■ Problem description: Find and copy each line of the data that includes "buttons".

■ Provided material:
►
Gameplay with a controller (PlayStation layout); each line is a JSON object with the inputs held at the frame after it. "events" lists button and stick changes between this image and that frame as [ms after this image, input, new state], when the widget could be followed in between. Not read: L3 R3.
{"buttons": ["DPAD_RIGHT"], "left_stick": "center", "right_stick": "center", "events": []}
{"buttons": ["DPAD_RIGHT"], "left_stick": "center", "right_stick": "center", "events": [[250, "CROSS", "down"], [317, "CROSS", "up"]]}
◄
■ Result below:
{"buttons": ["DPAD_RIGHT"], "left_stick": "center", "right_stick": "center", "events": []}
{"buttons": ["DPAD_RIGHT"], "left_stick": "center", "right_stick": "center", "events": [[250, "CROSS", "down"], [317, "CROSS", "up"]]}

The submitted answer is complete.